It's like he knew all along - Charlie Sheen as a coked-out bad boy in 1986's Ferris Bueller's Day Off |
I knew he was married once, or maybe twice, to Denise Richards—herself but a minor blip on the radar, even for those who saw Wild Things 13 years ago. I knew he'd been and out of rehab a few times. So what? Are there any celebrities who haven't been in and out of rehab a few times? Show me one—that's a fucking story.
And therein lies the source of my confusion. At the end of the day, Charlie Sheen is just another famous face who fucked up. The way his name and the one or two-word particulars of his transgressions are punchlined about, the number of tweets devoted to him, the volume of mentions he gets in late night monologues, the ink spent printing stories about him in entertainment publications, his complete dominance of the internet—you'd think Charles was the first star to ever drop his pants when he shouldn't have. Not quite.The Charlie Sheen saga is in reality just one 'story' in a closed system of ongoing bloopers and fuck-ups. Focus too much on him and you'll miss out on the rest of the world of celebrity circus idiocy that inexorably continues to turn. Just last week, for example: aspiring trainwreck Christina Aguilera and her doofus boyfriend spent the night in the drunk tank after being pulled over for driving under the influence; also drunk—again—was Jessica Simpson, who looks so bad it's almost scary. But Simpson and Aguilera are only doing their part to fulfill the Blonde Female Celebrity Fuck-Up/Train Wreck quota; there are certainly others from this past week, some of which luckily (or maybe not so luckily) didn't make it to press. Through the years the famous have demonstrated their incredible talent at, if nothing else, achieving stupidity of monumental proportions, and so many of them do it you could make a career of trying to document their so-called mistakes (an entire industry do, in fact). Charlie Sheen is just one man at one point in time in a ever-expanding jungle of shitshow.
He's not even very innovative, if you ask me. To my knowledge, he is stumbling his way along a path previously forged, and forged well. Trashed hotel? Johnny Depp says hello. Mountains of drugs? Robert Downey Jr. knows more about that than any celebrity ever has or will. (Depp knows a little about it too.) Raunchy trysts with white trash girls? Mel Gibson berates and beats the shit out of his. And as for publicly-televised delusions, well, in my books Tom Cruise's batshit crazy antics courtesy of airtime with Oprah Winfrey and Matt Lauer are pretty tough to top.

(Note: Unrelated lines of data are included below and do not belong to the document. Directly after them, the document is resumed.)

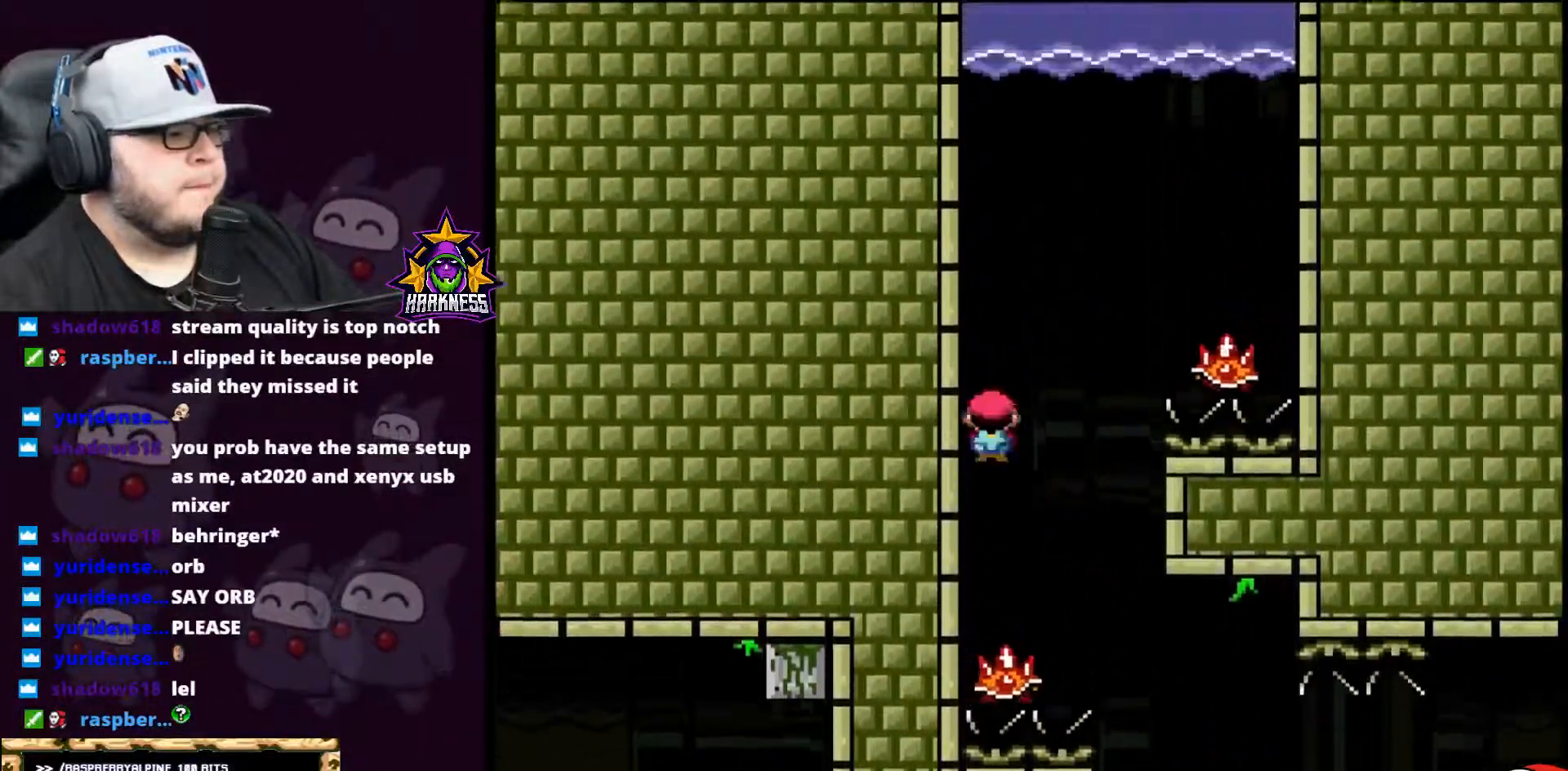
{"buttons": ["A", "X", "DPAD_LEFT"], "events": [[417, "DPAD_RIGHT", "up"], [450, "DPAD_LEFT", "down"]]}
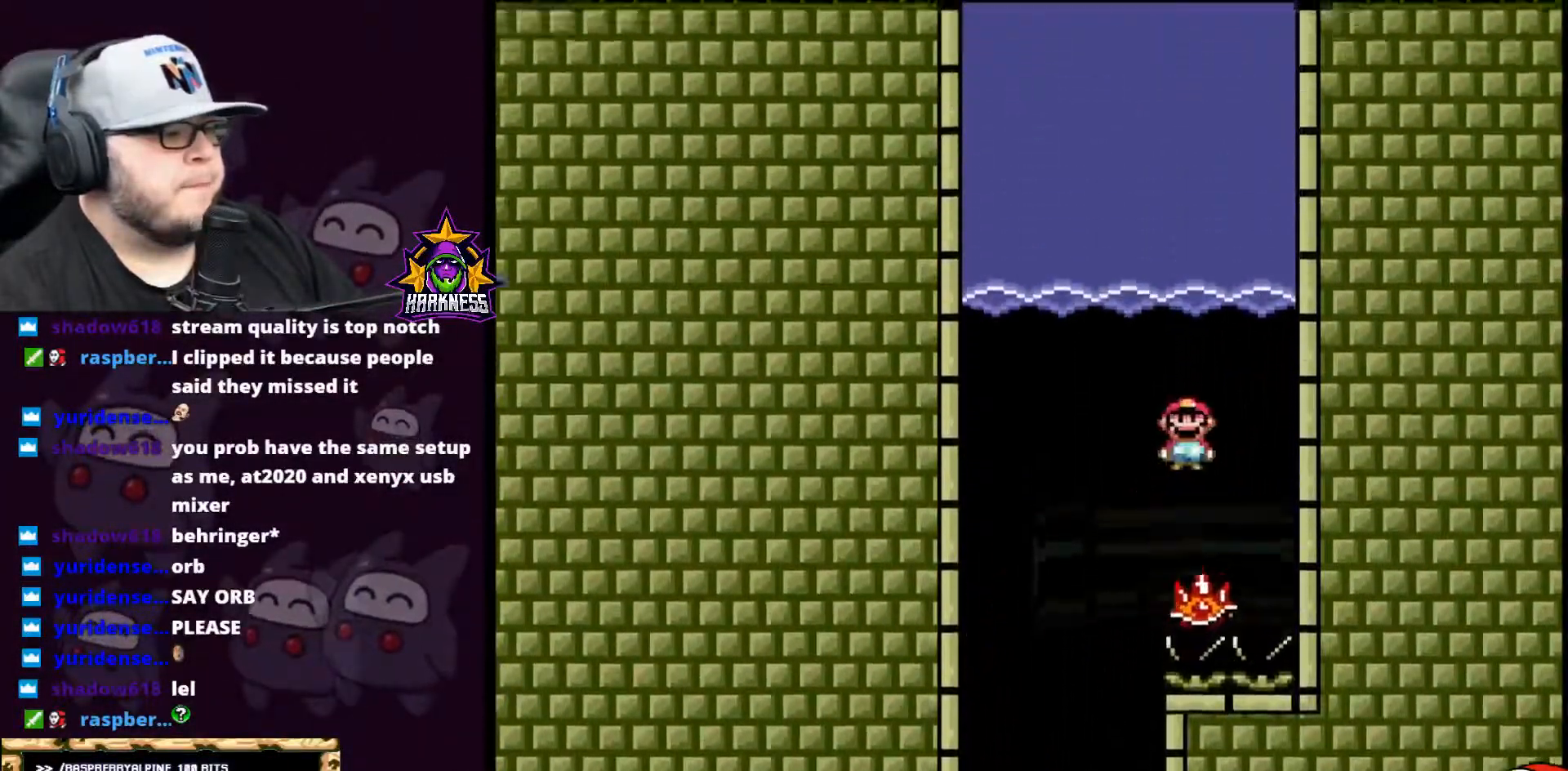
{"buttons": ["Y", "DPAD_LEFT"], "events": [[351, "A", "up"], [384, "X", "up"], [384, "Y", "down"]]}
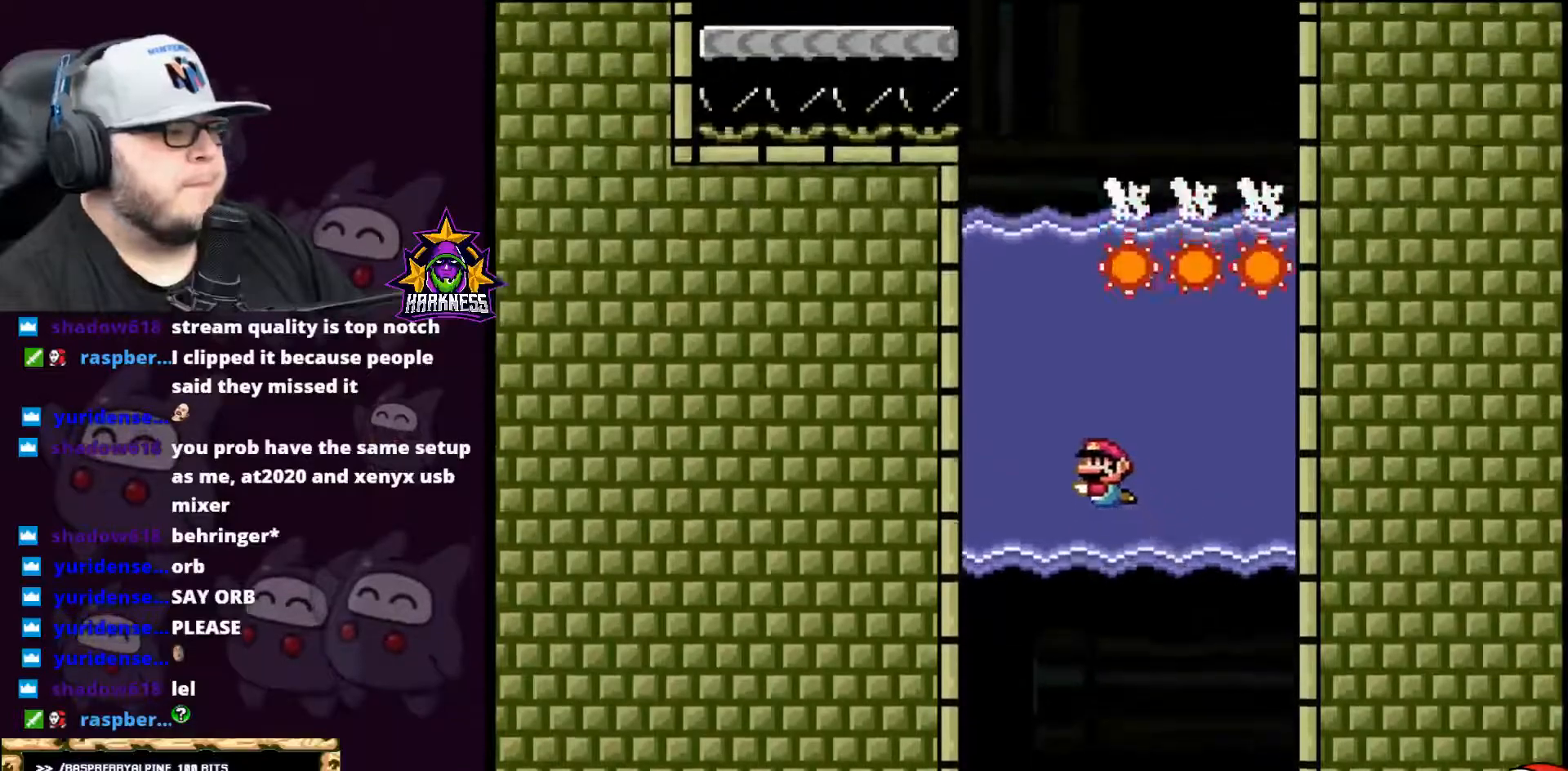
{"buttons": ["A", "B", "X", "Y", "DPAD_RIGHT"], "events": [[133, "DPAD_LEFT", "up"], [233, "DPAD_UP", "down"], [333, "B", "down"], [367, "A", "down"], [417, "DPAD_RIGHT", "down"], [417, "DPAD_UP", "up"], [450, "X", "down"]]}
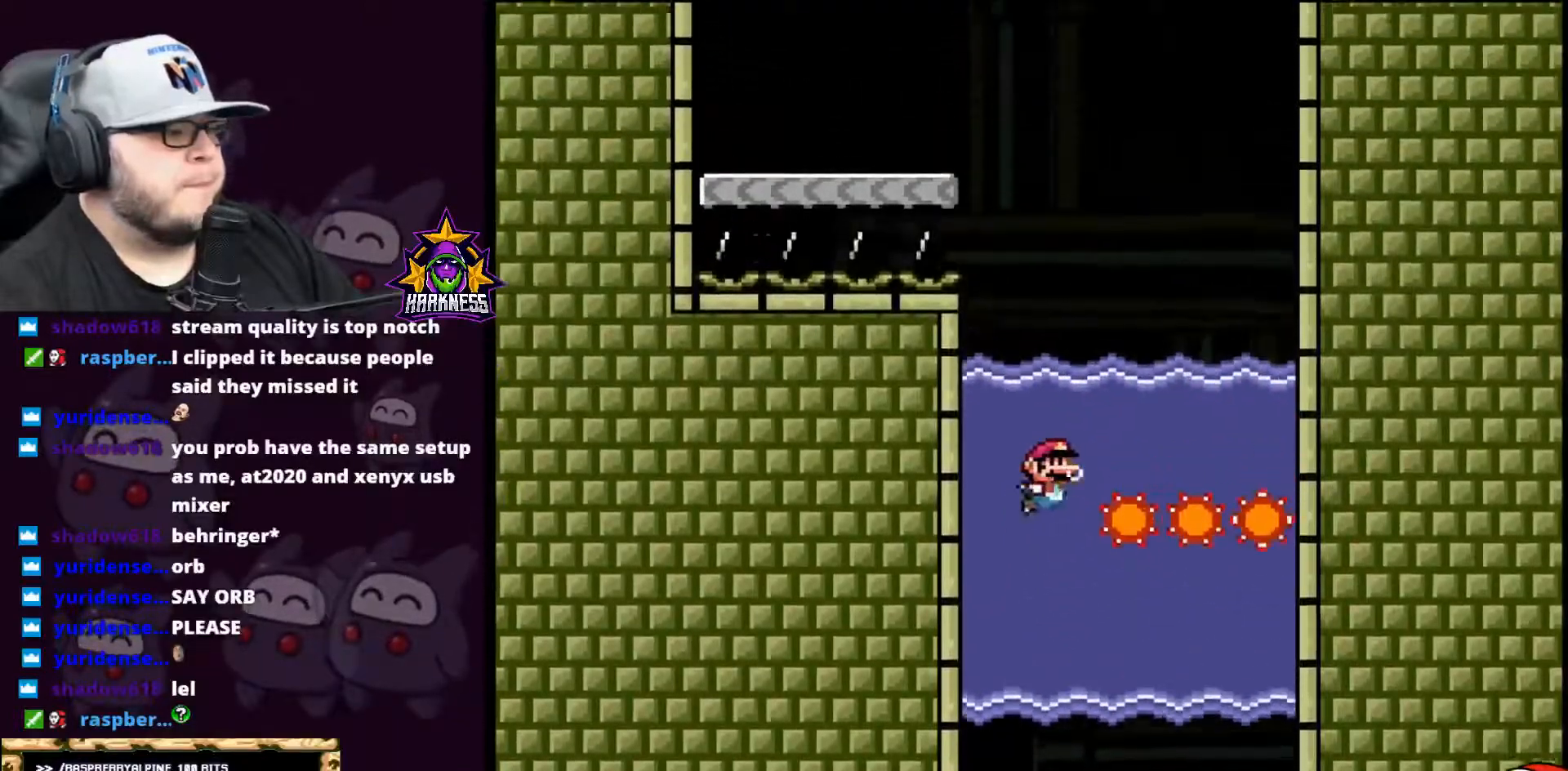
{"buttons": ["B", "Y", "DPAD_UP"], "events": [[50, "DPAD_RIGHT", "up"], [84, "DPAD_UP", "down"], [200, "A", "up"], [200, "X", "up"], [234, "DPAD_UP", "up"], [267, "B", "up"], [317, "DPAD_UP", "down"], [351, "B", "down"], [384, "A", "down"], [484, "A", "up"]]}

Charlie Sheen is certainly loving this whole farce. How could he not? He's getting so much exposure and publicity it won't matter if the golden goose Two and a Half Men goes under for good. Two to three million an episode—who needs it? Sheen is right about one thing: he's in the driver's seat. Everyone patting themselves on the back for their clever digs and clever 'winning' references should take pause and consider that perhaps the person who's really laughing is the supposed butt of the joke himself. It's not like we're all sitting in a room together making fun of the guy behind his back. Sheengate has become too much and too public a phenomenon. Charlie Sheen knows full well what's up, and he's joining the fun, if he didn't organize the party to begin with. Kind of difficult to take pride in mocking someone who's benefitting from the mockery. You have to think every one of Charlie Sheen's 2 million-plus Twitter followers has some financial equivalent.
So, yeah, I don't know the whole Charlie Sheen story. But if that means the joke isn't on me, I'm fine with that. Especially until we know who it's really supposed to be on. Maybe it's everyone. I guess I'll get in line.